Across the entries below, the lines containing "โกเจต" should be counted and only their number returned.

DATA FOR REVIEW: Begin

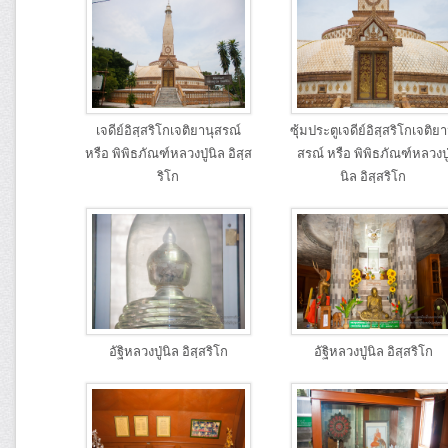
เจดีย์อิสฺสริโกเจติยานุสรณ์
ซุ้มประตูเจดีย์อิสฺสริโกเจติยา
หรือ พิพิธภัณฑ์หลวงปู่นิล อิสฺส
สรณ์ หรือ พิพิธภัณฑ์หลวงปู
ริโก
นิล อิสฺสริโก
อัฐิหลวงปู่นิล อิสฺสริโก
อัฐิหลวงปู่นิล อิสฺสริโก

DATA FOR REVIEW: End

» ANSWER TO THE PROBLEM
2